Get out the crane
Construction time again
What is it this time?
We’re laying a pipeline
Pipeline (1983)
putki allows you to specify and run pipelines that process streaming data.
|
|
Pre-alpha software
putki is currently experimental software which may change unexpectedly and without notice. Documentation may lag or describe future plans for the library. Use at your own risk! |
-
leverage data-driven approach to pipeline management, so that pipelines can be configured and modified using composition and core data functions.
-
support complex pipelines with branching, joining, and feedback cycles.
-
allow modifying pipelines while they are running.
-
provide tools for debugging pipelines and tracing the data flow.
-
provide a default runtime using a JVM thread pool, while allowing extension to other runtimes.
-
provide alternative runtimes for JVM, e.g., based on
core.async. -
define and run pipelines on NodeJS using ClojureScript.
-
provide alternative schedulers for orchestrating jobs.
-
performance tests for different configurations.
-
provide implementations for configuring pipelines with automatic retry and crash recovery, e.g., provide pipe implementation that persists intermediate data.
Pipelines can be specified in hiccup-like syntax using nested vectors.
Call putki.core/start! to start the pipeline, and emit a value with
putki.core/emit to feed it through the pipeline.
(def graph [inc
[#(/ % 3)
[#(Math/ceil %)
[println]]]])
(def pipeline (putki.core/start! graph))
(putki.core/emit pipeline 7)3.0
Internally, putki.core/start! walks through the pipeline graph and
transforms it into a workflow map. The map is fed into a workflow runner.
The same actions can be split into explicit, separate, steps as below.
(def graph [inc ; (1)
[#(/ % 3) ; (2)
[#(Math/ceil %)
[println]]]])
(def workflow (putki.core/init graph)) ; (3)

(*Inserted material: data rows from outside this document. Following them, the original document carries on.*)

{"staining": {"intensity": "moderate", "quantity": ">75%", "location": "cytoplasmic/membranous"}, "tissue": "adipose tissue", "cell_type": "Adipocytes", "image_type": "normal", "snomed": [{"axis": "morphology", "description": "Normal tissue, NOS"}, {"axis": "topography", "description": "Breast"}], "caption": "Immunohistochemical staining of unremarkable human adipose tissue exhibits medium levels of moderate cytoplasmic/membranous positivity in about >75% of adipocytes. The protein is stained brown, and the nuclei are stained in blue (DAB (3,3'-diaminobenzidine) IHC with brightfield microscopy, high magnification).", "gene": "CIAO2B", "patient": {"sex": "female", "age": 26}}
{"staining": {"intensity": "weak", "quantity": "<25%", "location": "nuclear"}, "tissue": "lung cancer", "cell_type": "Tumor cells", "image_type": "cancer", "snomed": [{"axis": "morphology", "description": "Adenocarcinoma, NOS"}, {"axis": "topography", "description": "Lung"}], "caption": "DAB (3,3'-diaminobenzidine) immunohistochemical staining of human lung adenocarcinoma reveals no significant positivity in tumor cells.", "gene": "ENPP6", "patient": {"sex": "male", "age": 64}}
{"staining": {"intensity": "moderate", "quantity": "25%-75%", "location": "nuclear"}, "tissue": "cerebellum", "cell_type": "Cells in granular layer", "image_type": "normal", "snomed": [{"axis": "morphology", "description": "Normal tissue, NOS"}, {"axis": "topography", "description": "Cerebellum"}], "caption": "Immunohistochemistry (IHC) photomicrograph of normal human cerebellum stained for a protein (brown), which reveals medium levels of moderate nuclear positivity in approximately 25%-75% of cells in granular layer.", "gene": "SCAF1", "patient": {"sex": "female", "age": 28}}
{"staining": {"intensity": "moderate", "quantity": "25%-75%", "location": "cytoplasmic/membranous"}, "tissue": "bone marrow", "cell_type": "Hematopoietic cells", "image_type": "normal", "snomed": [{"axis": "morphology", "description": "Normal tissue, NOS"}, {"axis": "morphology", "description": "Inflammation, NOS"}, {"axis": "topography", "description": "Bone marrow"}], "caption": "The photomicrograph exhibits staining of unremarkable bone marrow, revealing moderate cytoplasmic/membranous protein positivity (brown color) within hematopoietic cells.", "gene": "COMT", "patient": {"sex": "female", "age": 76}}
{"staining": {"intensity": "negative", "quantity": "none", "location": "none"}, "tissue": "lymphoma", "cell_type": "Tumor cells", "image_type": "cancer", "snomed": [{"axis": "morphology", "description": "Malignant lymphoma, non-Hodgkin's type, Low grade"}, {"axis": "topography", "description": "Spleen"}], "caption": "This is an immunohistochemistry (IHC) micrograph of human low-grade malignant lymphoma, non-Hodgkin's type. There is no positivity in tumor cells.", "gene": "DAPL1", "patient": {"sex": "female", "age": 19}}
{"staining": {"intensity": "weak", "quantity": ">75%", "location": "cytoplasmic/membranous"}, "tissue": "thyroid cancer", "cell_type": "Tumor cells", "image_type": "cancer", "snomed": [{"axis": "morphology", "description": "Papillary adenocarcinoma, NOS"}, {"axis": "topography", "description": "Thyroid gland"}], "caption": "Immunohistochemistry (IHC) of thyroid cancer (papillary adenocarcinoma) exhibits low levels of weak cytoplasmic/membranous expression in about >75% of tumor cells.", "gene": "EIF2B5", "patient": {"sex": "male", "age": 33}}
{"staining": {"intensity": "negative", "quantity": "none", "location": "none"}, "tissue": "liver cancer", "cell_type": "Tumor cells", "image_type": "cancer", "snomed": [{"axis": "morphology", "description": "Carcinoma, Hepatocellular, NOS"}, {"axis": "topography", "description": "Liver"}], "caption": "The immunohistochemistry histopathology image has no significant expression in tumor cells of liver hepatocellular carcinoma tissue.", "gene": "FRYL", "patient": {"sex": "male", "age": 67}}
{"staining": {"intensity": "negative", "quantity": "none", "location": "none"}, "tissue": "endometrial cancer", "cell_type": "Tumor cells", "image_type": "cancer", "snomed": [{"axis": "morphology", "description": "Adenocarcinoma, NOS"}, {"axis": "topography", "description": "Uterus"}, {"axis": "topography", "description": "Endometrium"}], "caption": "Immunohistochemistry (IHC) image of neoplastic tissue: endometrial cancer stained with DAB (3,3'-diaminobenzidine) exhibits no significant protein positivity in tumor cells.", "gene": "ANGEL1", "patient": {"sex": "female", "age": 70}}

(def pipeline (putki.core/run! ; (4)
(putki.core/local-thread-runner) ; (5)
workflow))-
A pipeline graph can be defined with a nested vector.
-
Any function taking a single argument can be directly used as a job.
-
putki.core/initturns the graph into a map specifying jobs and their connections. -
putki.core/run!takes a runner and starts the workflow according to the map. -
The default workflow runner uses a local thread-pool to run and orchestrate jobs.
|
|
There is no stopping
Stopping and resetting a running pipeline is currently not possible. |
There shall be examples of how to use putki in common and educational scenarios.
TODO
-
❏ Streaming JSON document
-
❏ Implementing an ARMA filter
-
❏ Processing nested data with a feedback loop
-
❏ Simple Web server
-
❏ Managing a pipeline as Integrant component
-
❏ Using Integrant components as part of a pipeline
-
Streamz — Python data streaming
-
manifold — Clojure lib for asynchronous programming with a stream abstraction
-
Datasplash — Clojure API for Google Cloud Dataflow
-
Apache Spark Streaming — high-throughput distributed stream processing
putki is licensed under the Eclipse Public License v2.0.